Los artilleros prorrumpieron en un grito salvaje, aunque las doscientas voces sonaron débilmente en medio del fragor de la tormenta. En el furor del combate, habían asestado un gran golpe al Natividad. A través del humo, Hornblower vio los obenques del palo de trinquete del Natividad aflojarse de repente, tensarse de nuevo y luego volverse a aflojar, y después el palo de trinquete entero se inclinó hacia delante. El mastelero de gavia dio un latigazo y luego siguió al otro palo, y ambos cayeron por la borda y desaparecieron. Al momento el Natividad se volvió contra el viento, mientras la Lydia cabeceaba y se volvía a favor del viento, a pesar de los esfuerzos de los hombres al timón. El estrépito de la tormenta llenaba los oídos de Hornblower, mientras el gris brazo de mar que separaba a las dos naves se ensanchaba cada vez más. Sonó un último disparo y los dos enemigos siguieron meciéndose violentamente sobre las turbulentas olas, inermes e incapaces ya de hacerse daño alguno.
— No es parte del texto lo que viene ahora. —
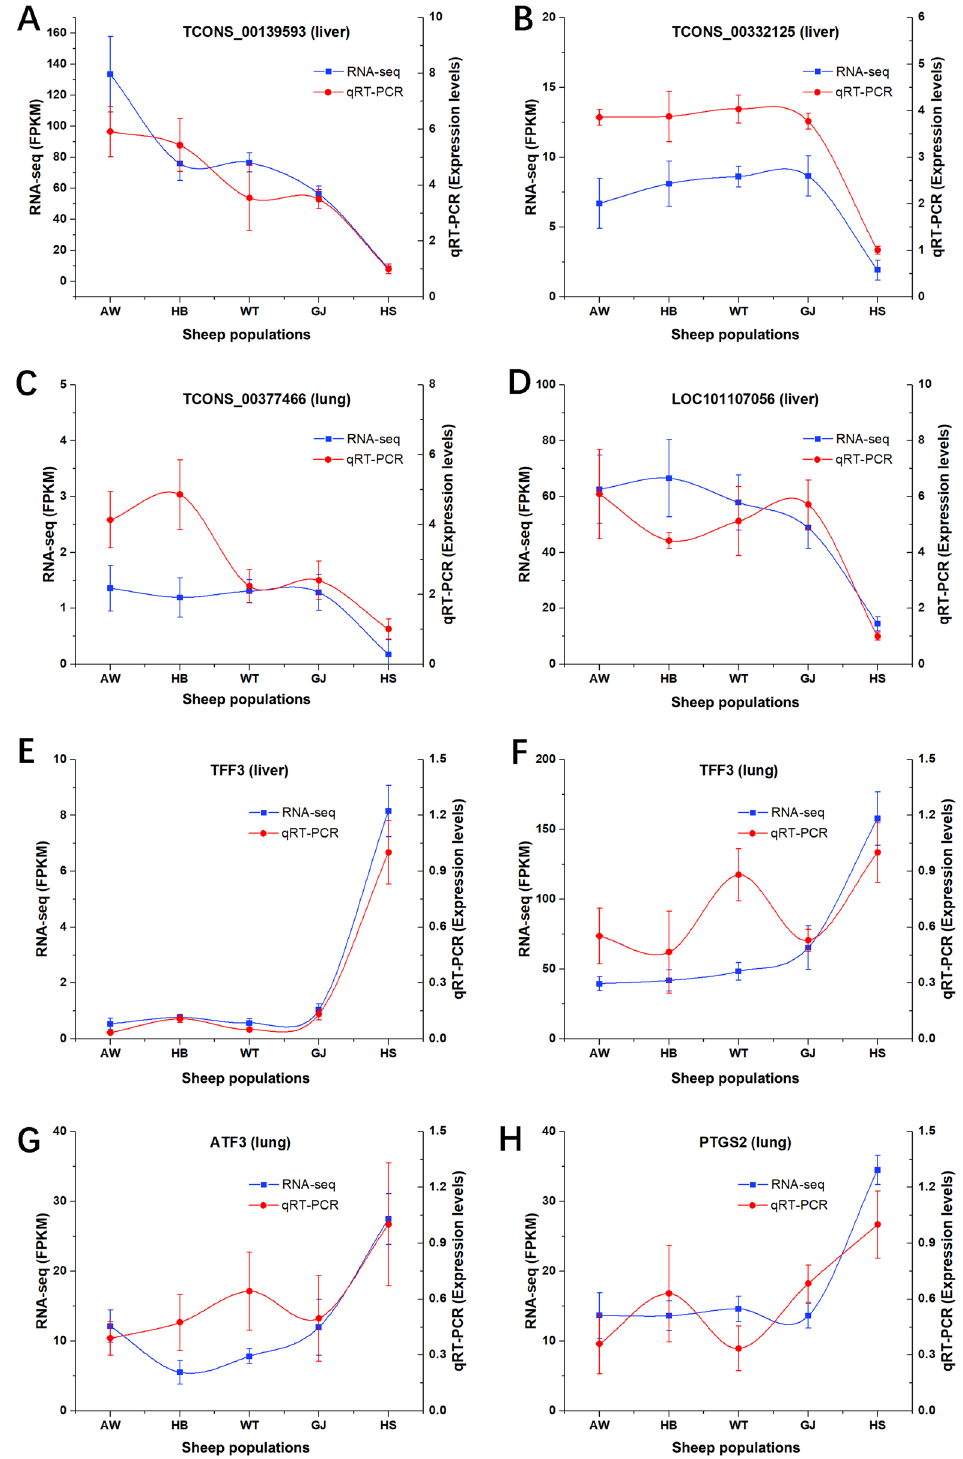
Figure 5. Confirmation of expression patterns of the eight selected differential expression genes using qRT-PCR. The trends of qRT-PCR results are consistent with RNA-seq data. ( A ) The common DE lncRNA TCONS_00139593 in five sheep populations of liver samples (AW, HB, GJ, WT, HS). ( B ) The common DE lncRNA TCONS_00332125 in five sheep populations of liver samples. ( C ) The common DE lncRNA TCONS_00377466 in five sheep populations of lung samples. ( D ) The common DE lncRNA TCONS_101107056 in five sheep populations of liver samples. ( E ) The common DE mRNAs TFF3 in five sheep populations of liver samples. ( F ) The common DE mRNAs TFF3 in five sheep populations of lung samples. ( G ) The common DE mRNAs ATF3 in five sheep populations of lung samples. ( H ) The common DE mRNAs PTGS2 in five sheep populations of lung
Hornblower volvió a limpiarse el agua que le cegaba los ojos. Aquella batalla había sido una pesadilla interminable, cuyas situaciones irreales se resolvían en otras aún más fantásticas. También él seguía viviendo como en una pesadilla. Su cerebro estaba despejado, pero solamente en virtud de su fuerza de voluntad, como si se tratara de algo antinatural.
La distancia entre ambas fragatas se había ampliado a media milla y continuaba aumentando. Hornblower, con el catalejo, veía sobre el castillo de proa del Natividad un hormigueo de hombres afanándose en torno al destrozado trinquete. La victoria sería de la nave que primero pudiese valerse. Hornblower cerró de golpe el catalejo y se volvió para afrontar fríamente los problemas que exigían una inmediata solución.